Silicon chips containing arrays of single dopant atoms can be the material of choice for classical and quantum devices that exploit single donor spins. For example, group-V donors implanted in isotopically purified Si crystals are attractive for large-scale quantum computers. Useful attributes include long nuclear and electron spin lifetimes of P, hyperfine clock transitions in Bi or electrically controllable Sb nuclear spins.

Promising architectures require the ability to fabricate arrays of individual near-surface dopant atoms with high yield. Here, an on-chip detector electrode system with 70 eV root-mean-square noise (≈20 electrons) is employed to demonstrate near-room-temperature implantation of single 14 keV P+ ions.

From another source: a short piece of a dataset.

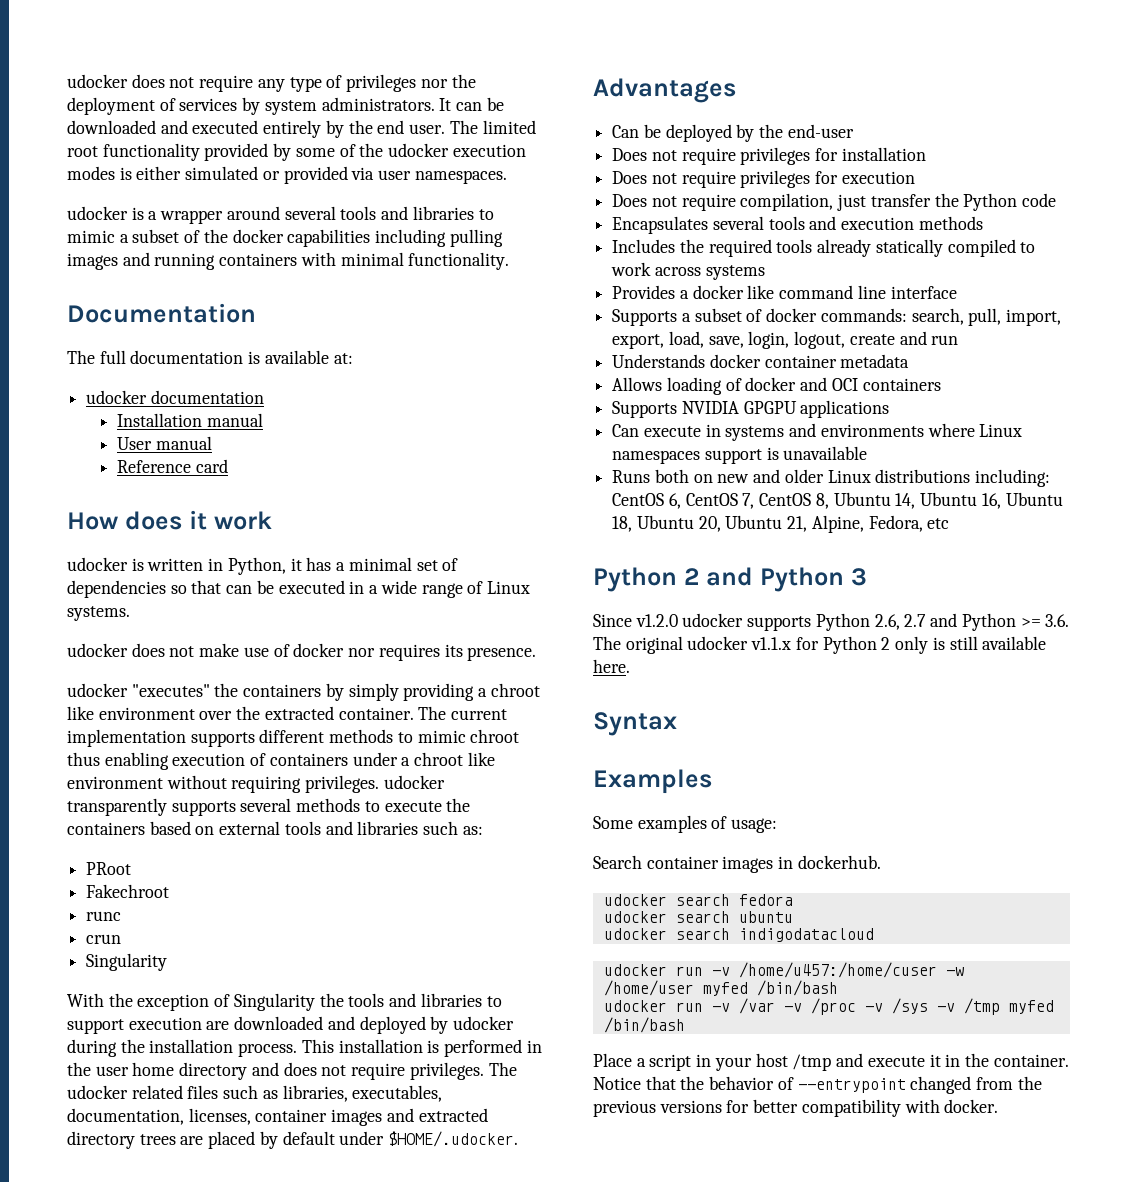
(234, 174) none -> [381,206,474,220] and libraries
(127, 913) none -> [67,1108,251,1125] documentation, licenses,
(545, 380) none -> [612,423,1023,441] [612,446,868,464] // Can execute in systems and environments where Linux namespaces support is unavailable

The physics model for the ion–solid interaction shows an unprecedented upper-bound single-ion-detection confidence of 99.85 ± 0.02% for near-surface implants. As a result, the practical controlled silicon doping yield is limited by materials engineering factors including surface gate oxides in which detected ions may stop.

For a device with 6 nm gate oxide and 14 keV P+ implants, a yield limit of 98.1% is demonstrated. Thinner gate oxides allow this limit to converge to the upper-bound. Deterministic single-ion implantation can therefore be a viable materials engineering strategy for scalable dopant architectures in silicon devices.